[begin PROVIDED TEXT]

May 26, 2004 - From the May, 2004 issue

Mark Winogrond: Retired From City Management, But Still In The Game

Budget battles over the years have been unkind to city planning departments, gutting them of the resources needed to actually be the architects of their cities' futures. TPR is pleased to present this interview with Mark Winogrond, Principal of Planmark Associates, in which he addresses the need for municipal planning departments to assert more influence over the future of their communities and establish a sense of ‘place."


Mark Winogrond

Mark, you've had numerous city management positions in the metropolitan area of Los Angeles, and have grappled successfully with the challenges of growth and urban planning. While the region's leaders often address traffic, housing, and health care as issues, they rarely speak to how we might integrate our responses to make "place." What explains that?

[end PROVIDED TEXT]

LIST OF TASKS ->
[1] In the Winogrond interview, what position does Mark Winogrond hold at Planmark Associates?
[2] Extend the Winogrond interview beyond its last line.
The listing bears no relation to the Winogrond interview.

[begin RECORD LIST]

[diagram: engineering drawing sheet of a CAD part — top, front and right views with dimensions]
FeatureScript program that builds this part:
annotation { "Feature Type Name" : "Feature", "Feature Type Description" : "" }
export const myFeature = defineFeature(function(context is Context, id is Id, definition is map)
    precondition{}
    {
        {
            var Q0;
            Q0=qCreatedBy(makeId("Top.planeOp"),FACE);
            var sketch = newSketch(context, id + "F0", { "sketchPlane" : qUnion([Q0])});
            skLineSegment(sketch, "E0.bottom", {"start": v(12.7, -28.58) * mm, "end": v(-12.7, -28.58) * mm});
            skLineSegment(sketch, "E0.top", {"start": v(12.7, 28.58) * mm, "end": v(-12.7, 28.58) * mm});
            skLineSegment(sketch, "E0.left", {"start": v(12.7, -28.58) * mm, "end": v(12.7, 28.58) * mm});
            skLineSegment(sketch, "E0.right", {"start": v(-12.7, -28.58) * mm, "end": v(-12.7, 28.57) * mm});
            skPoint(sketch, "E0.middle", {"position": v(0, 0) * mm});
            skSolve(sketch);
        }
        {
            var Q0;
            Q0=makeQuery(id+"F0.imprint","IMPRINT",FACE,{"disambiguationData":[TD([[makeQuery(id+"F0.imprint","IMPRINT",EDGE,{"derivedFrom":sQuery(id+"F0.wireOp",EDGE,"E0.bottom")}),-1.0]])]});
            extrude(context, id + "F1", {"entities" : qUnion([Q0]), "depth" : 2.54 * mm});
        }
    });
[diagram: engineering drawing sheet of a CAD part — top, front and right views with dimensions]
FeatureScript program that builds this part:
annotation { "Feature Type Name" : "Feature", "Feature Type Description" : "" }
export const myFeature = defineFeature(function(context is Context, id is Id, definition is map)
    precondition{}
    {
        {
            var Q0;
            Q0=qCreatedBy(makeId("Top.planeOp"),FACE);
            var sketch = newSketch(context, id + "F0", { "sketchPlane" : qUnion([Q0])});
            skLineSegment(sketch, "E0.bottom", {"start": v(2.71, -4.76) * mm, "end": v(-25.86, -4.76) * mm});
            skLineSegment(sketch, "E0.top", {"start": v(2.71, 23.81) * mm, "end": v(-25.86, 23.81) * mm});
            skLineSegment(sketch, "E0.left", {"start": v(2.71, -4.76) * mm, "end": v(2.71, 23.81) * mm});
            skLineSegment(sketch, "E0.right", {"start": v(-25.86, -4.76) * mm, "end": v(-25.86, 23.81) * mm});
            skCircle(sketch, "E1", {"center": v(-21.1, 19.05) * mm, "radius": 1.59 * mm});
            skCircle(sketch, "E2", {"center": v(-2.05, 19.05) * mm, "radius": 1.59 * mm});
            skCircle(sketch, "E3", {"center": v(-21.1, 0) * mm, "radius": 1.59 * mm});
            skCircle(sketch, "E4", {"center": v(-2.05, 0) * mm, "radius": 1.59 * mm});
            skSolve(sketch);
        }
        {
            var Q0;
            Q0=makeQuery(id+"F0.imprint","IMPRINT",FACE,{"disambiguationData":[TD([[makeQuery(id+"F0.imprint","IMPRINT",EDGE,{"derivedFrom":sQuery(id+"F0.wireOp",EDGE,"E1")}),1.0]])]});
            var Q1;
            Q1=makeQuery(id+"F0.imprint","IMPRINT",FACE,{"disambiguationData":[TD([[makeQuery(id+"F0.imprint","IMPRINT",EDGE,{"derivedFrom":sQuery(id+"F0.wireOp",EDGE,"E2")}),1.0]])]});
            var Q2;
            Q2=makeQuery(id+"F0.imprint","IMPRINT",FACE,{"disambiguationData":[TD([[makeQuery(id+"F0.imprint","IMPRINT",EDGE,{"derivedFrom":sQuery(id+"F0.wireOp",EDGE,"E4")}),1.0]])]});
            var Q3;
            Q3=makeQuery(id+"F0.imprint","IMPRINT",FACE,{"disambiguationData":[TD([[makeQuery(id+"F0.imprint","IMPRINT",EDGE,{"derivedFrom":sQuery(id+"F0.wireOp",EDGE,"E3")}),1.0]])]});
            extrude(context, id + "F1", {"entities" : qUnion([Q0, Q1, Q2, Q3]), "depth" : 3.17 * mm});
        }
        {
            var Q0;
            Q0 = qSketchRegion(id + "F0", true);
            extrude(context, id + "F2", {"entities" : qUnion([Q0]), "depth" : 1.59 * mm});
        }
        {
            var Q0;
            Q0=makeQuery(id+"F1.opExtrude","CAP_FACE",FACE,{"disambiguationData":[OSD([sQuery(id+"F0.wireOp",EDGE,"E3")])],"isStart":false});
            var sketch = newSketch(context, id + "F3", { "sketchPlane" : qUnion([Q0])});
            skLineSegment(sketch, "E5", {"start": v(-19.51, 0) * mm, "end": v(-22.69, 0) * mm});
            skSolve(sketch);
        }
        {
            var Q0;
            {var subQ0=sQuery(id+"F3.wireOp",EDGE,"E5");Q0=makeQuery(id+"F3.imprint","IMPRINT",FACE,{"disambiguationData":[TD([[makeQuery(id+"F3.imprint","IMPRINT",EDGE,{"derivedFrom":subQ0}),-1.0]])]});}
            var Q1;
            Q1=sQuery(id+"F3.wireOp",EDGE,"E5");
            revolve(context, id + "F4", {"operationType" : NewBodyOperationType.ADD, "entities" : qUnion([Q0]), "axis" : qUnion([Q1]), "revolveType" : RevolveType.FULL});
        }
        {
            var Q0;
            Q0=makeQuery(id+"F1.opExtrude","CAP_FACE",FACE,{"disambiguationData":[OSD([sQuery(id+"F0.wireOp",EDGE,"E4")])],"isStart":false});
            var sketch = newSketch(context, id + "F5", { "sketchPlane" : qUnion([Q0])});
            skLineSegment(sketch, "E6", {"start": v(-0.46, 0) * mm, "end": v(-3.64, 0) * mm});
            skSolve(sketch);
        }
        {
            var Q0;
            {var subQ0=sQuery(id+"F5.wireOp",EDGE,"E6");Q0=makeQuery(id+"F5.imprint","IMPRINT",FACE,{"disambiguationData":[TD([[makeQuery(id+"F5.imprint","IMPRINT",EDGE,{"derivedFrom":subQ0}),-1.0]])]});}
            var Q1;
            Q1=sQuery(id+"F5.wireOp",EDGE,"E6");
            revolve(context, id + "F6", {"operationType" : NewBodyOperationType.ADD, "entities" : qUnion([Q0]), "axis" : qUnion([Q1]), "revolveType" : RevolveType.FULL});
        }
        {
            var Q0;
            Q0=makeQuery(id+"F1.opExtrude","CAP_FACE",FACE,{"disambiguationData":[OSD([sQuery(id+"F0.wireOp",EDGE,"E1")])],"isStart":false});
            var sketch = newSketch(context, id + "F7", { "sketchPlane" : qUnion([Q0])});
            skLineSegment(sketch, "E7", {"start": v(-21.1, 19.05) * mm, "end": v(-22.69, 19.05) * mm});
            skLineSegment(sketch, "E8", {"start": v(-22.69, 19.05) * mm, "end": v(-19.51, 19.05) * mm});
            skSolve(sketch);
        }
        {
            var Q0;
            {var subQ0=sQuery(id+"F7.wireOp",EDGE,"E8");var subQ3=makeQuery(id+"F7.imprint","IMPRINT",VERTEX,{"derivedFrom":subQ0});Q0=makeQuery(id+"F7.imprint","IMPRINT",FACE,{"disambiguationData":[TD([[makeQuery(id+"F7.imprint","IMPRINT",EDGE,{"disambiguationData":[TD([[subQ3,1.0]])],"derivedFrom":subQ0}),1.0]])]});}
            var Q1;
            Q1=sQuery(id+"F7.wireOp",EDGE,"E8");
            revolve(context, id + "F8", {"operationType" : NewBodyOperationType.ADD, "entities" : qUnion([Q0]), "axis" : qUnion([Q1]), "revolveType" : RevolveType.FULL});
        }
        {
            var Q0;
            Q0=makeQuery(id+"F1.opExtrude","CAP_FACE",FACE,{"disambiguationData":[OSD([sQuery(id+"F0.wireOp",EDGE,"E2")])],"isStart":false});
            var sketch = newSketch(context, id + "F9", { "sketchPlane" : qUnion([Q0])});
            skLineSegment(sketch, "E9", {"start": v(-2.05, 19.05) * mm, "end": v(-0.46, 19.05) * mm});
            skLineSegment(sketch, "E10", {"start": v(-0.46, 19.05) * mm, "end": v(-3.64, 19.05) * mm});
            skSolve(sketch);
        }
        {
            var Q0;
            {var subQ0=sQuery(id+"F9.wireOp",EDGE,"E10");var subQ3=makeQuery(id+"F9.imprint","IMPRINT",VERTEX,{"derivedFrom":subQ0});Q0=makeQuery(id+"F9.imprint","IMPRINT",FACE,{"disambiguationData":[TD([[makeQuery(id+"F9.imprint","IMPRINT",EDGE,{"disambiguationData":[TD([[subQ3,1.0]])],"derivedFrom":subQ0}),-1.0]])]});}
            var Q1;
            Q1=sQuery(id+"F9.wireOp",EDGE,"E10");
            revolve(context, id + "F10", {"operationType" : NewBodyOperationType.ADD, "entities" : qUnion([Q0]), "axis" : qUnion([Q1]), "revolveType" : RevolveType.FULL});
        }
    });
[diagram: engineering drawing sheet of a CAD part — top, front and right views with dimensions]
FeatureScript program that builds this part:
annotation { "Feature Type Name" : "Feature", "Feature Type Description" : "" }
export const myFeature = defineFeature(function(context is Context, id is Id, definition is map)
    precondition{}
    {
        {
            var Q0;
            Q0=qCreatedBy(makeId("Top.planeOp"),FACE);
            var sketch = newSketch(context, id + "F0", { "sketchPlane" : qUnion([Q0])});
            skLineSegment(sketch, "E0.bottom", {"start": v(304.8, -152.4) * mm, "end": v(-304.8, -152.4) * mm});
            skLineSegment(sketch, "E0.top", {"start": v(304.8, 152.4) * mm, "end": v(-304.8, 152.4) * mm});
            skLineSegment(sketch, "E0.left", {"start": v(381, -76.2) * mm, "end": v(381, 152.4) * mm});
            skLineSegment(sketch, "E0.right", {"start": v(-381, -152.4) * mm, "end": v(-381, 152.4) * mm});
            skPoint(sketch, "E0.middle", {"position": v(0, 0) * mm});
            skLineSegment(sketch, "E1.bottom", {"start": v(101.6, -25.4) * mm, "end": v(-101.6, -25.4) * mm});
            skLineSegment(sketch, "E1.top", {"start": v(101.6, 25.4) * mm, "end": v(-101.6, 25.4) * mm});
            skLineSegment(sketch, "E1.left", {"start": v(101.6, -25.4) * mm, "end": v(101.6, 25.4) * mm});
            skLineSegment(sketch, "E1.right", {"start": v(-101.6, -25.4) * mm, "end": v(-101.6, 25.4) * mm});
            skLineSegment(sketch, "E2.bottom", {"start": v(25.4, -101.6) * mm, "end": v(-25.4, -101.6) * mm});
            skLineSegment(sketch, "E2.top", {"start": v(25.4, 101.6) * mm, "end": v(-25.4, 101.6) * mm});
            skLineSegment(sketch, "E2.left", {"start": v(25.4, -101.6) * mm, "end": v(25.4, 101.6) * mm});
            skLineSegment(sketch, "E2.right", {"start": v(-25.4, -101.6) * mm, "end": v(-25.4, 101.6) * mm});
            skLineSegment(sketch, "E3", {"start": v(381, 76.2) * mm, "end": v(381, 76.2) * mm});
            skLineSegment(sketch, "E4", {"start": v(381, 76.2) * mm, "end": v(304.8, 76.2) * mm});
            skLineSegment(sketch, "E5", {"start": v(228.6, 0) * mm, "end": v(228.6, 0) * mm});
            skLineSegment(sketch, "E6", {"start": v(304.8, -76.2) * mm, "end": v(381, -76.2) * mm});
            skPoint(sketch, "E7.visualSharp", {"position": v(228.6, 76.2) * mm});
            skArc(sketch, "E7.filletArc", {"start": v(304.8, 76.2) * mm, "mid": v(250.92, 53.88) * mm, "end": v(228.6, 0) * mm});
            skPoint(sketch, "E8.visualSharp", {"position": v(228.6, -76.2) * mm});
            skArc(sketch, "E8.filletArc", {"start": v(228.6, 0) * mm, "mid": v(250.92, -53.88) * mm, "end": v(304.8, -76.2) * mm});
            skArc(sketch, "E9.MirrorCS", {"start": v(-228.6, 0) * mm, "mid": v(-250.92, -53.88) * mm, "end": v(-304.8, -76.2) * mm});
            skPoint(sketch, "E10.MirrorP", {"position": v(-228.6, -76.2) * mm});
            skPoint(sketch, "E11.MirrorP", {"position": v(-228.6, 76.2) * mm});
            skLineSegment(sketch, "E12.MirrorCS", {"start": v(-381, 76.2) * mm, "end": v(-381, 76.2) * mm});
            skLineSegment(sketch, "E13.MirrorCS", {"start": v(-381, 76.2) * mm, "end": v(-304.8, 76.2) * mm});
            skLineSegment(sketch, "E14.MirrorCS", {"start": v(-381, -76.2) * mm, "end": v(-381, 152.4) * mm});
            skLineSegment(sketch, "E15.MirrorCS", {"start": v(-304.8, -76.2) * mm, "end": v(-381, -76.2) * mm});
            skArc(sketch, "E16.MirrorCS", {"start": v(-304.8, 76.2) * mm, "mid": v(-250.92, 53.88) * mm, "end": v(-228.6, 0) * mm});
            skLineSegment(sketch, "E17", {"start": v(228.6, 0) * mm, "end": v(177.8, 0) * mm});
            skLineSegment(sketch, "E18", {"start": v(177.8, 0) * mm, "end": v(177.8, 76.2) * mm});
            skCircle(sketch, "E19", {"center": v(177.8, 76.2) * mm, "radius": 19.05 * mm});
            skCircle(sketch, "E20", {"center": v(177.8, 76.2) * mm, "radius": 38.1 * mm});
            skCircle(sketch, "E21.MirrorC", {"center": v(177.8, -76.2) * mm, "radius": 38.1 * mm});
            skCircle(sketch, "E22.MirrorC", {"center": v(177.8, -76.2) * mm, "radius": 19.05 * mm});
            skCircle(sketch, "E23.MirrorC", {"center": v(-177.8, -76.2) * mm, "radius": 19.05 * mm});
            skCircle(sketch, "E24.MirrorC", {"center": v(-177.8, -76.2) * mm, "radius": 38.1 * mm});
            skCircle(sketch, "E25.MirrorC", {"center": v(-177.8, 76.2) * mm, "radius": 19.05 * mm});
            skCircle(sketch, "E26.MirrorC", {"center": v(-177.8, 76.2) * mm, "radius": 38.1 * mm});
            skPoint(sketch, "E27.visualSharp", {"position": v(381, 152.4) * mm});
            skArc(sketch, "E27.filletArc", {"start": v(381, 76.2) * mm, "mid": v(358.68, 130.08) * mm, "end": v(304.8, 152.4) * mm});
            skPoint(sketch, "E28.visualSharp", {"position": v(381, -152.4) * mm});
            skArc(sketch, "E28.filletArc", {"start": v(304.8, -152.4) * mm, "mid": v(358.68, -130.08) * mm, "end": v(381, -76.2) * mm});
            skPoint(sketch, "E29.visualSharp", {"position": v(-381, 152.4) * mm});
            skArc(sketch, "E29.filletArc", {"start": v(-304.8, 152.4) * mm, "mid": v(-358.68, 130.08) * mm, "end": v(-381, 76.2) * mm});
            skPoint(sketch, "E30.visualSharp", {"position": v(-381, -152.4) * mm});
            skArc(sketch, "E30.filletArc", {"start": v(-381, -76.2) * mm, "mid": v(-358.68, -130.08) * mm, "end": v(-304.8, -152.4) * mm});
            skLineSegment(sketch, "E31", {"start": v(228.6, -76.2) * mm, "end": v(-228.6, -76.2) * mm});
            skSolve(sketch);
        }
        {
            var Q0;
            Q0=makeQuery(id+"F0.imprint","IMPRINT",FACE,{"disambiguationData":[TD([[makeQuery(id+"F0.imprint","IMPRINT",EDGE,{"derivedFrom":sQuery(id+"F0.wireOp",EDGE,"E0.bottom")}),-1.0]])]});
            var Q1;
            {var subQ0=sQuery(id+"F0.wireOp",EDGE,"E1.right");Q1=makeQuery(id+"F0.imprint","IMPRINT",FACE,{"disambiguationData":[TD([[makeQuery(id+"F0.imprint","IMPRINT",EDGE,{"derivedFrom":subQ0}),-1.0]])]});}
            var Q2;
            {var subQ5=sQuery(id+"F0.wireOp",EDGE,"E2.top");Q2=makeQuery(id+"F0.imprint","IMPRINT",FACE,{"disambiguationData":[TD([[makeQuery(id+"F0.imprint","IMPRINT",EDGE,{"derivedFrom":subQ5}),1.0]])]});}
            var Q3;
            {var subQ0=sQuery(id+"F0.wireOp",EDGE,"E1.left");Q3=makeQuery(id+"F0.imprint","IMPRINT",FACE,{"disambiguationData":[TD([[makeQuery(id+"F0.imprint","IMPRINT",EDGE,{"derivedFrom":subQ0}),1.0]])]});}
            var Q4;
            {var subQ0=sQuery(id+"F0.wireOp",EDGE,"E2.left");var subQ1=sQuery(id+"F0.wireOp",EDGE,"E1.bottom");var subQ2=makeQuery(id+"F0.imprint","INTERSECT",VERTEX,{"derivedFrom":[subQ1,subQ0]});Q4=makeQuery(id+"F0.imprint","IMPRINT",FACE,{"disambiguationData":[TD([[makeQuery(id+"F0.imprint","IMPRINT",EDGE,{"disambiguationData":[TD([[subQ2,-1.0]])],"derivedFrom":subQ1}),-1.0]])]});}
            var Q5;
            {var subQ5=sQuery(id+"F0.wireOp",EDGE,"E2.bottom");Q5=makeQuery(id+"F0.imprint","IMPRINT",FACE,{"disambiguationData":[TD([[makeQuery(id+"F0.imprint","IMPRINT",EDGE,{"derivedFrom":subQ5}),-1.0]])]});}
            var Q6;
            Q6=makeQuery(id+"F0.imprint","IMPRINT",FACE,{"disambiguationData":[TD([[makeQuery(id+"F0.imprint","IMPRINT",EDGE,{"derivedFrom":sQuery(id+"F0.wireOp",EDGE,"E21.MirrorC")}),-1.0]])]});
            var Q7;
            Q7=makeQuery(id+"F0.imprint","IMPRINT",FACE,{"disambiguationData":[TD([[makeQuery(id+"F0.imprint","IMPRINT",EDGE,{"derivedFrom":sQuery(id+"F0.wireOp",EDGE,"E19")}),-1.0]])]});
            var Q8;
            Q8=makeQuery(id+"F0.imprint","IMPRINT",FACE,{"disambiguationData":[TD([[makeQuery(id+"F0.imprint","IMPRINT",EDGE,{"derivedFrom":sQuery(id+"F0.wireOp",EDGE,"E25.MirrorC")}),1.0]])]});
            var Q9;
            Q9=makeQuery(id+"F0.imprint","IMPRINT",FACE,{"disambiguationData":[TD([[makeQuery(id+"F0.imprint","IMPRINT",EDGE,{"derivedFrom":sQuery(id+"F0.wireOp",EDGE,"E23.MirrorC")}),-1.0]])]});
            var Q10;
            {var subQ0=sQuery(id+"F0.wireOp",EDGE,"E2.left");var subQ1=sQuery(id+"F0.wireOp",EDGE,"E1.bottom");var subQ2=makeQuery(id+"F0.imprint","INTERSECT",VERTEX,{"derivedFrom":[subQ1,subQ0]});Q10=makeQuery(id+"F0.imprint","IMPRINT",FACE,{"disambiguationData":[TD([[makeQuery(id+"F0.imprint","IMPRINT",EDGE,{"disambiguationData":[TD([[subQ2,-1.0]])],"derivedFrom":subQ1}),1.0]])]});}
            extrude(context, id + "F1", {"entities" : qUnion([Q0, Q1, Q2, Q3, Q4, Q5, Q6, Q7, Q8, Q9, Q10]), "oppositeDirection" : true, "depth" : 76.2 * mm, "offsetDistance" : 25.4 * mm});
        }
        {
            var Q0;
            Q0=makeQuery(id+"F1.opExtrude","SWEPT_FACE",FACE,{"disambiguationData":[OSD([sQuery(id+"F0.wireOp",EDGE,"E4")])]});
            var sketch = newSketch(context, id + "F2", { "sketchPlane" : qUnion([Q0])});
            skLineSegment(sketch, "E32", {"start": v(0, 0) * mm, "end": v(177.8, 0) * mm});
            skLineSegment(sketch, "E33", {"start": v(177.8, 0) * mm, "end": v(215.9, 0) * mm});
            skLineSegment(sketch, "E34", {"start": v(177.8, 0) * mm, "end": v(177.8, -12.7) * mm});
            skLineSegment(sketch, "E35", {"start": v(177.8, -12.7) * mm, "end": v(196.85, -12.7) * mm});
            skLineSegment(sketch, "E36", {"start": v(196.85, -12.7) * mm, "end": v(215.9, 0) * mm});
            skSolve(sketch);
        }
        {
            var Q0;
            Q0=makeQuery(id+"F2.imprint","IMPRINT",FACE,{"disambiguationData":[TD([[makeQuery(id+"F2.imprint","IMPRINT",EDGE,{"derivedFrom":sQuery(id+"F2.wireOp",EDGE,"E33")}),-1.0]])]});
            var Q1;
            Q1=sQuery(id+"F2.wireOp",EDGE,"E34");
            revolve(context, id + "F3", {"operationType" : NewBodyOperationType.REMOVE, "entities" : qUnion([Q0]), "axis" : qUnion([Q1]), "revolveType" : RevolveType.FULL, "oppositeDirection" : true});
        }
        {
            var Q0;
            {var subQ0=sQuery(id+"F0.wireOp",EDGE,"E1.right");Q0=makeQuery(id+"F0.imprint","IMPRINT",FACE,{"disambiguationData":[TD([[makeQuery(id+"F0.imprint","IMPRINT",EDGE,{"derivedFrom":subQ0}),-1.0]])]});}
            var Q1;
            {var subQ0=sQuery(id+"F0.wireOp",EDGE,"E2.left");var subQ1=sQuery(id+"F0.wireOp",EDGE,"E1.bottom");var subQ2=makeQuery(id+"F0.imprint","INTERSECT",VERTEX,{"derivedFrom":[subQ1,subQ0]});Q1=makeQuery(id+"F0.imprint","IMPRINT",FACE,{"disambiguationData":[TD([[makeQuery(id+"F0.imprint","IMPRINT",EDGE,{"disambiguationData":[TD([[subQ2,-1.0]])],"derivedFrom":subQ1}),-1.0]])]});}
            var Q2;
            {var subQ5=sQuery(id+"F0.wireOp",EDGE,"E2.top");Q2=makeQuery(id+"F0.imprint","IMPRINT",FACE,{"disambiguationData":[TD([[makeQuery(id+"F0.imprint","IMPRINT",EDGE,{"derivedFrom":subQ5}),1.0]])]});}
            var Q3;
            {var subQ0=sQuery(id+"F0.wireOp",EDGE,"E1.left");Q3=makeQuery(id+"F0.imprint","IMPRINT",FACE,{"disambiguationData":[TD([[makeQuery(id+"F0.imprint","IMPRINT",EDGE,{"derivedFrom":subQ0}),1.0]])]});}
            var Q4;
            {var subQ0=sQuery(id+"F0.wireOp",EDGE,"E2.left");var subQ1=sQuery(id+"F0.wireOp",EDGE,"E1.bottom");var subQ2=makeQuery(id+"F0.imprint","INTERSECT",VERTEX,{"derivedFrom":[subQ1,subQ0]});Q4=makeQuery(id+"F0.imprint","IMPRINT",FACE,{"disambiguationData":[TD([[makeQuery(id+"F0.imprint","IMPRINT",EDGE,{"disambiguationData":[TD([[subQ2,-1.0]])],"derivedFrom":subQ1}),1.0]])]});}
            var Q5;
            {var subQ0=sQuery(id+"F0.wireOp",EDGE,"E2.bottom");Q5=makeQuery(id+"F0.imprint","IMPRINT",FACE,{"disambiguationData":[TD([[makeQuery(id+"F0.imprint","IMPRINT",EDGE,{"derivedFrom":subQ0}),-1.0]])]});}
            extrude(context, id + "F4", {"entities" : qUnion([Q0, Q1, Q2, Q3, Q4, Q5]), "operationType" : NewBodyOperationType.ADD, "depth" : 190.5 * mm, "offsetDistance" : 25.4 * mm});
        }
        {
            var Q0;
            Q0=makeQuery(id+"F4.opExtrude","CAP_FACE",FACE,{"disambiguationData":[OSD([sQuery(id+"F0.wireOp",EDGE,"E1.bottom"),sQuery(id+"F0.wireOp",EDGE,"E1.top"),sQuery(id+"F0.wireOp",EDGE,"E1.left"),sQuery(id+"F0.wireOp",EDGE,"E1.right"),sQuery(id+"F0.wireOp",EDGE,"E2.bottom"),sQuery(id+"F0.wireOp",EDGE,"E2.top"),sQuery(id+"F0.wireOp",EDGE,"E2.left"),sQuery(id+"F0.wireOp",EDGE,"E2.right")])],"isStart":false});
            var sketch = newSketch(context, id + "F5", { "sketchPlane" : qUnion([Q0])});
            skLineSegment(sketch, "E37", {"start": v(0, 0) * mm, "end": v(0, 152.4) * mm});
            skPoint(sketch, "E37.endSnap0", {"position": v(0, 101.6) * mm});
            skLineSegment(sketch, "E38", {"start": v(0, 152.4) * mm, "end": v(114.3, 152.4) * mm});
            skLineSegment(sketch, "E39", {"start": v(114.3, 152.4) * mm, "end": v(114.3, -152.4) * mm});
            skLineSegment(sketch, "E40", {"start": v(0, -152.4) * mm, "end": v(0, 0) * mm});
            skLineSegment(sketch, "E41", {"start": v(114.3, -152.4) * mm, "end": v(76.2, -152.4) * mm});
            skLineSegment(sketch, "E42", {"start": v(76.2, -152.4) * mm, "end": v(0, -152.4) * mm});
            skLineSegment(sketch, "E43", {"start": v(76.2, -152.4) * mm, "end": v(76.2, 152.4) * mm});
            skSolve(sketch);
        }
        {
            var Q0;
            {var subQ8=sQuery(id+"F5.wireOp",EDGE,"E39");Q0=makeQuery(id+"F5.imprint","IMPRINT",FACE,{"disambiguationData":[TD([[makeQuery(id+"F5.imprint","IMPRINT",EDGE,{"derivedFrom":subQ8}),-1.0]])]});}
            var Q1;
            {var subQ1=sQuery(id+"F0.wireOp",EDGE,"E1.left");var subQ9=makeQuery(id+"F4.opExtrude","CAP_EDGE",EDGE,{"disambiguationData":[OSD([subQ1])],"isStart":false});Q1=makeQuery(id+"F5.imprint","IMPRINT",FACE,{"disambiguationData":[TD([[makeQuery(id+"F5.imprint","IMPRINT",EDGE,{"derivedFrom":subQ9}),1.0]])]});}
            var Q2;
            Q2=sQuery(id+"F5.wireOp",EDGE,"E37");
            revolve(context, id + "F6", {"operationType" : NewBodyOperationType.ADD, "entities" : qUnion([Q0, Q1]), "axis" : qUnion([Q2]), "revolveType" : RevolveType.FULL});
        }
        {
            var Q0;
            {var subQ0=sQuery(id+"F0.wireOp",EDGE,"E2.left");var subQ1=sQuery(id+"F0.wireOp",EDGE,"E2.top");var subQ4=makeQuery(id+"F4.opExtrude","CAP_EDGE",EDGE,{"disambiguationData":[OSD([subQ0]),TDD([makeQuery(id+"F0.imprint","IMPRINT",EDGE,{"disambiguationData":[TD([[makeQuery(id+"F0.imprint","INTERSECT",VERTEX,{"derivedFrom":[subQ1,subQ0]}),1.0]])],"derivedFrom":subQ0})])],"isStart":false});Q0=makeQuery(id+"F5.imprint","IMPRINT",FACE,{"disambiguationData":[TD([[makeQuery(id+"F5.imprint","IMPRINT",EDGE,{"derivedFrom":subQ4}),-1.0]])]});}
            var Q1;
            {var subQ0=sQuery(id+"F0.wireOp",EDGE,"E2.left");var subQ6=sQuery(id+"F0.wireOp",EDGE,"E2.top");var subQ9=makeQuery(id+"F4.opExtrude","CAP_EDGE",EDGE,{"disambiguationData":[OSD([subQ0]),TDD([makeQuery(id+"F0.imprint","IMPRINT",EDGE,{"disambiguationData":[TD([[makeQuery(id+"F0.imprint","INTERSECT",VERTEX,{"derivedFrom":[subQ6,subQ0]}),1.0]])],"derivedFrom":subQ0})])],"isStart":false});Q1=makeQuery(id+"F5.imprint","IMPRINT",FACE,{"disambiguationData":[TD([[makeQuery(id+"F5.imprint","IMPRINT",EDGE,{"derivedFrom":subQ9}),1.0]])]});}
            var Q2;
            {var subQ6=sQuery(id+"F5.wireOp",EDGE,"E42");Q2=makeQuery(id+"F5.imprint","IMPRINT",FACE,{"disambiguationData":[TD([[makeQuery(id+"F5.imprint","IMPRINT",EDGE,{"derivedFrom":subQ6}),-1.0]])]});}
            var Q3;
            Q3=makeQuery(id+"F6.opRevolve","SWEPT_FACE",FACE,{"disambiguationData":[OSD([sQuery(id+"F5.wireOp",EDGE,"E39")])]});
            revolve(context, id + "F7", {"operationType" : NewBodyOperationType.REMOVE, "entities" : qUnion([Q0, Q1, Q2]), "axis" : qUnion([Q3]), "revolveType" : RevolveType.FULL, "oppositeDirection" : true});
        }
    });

[end RECORD LIST]

THE RESULTS ->
[1] Principal

[2]
Well, I don't agree. One of my favorite quotes is a remark by Louis Kahn, a great architect, "A street is a room by agreement." And I'd say this is the best time in our lifetime in terms of the number of people understanding that thought. Throughout the Southland, there are many cities, including its political leaders, who have come to understand that a street is a room by agreement, and are grappling with how to improve their public rooms. I will say that there is not a regional understanding of that (although the new SCAG "Compass" plan understands and embraces this). I think many local political leaders still do not fully internalize how critical it is to the well-being and the health of the region. But, place making is much more commonplace today throughout the L.A. region than ever before

Examples of place making are replete throughout the San Gabriel Valley, from Claremont to cities further west. Certainly the Burbank, Pasadena, Glendale region truly has come to understand and embrace the concepts. All of the Westside cities, including the neighborhoods of the Westside that are part of Los Angeles, as well as the coastal South Bay cities, uniformly understand. Throughout the Valley, there are growing examples of understanding this concept. I think it's doing pretty well in L.A. County and certainly as you move into Ventura County and down into Orange County, there are cities that have embraced and understand this notion of place making.

You reject, then, that significant fiscal shortfalls over the last few years have starved public planning with the result that planning staff, rather than planning for growth, are typically assigned the role of negotiator or mediator between private forces that are much stronger and more professional than the public sector?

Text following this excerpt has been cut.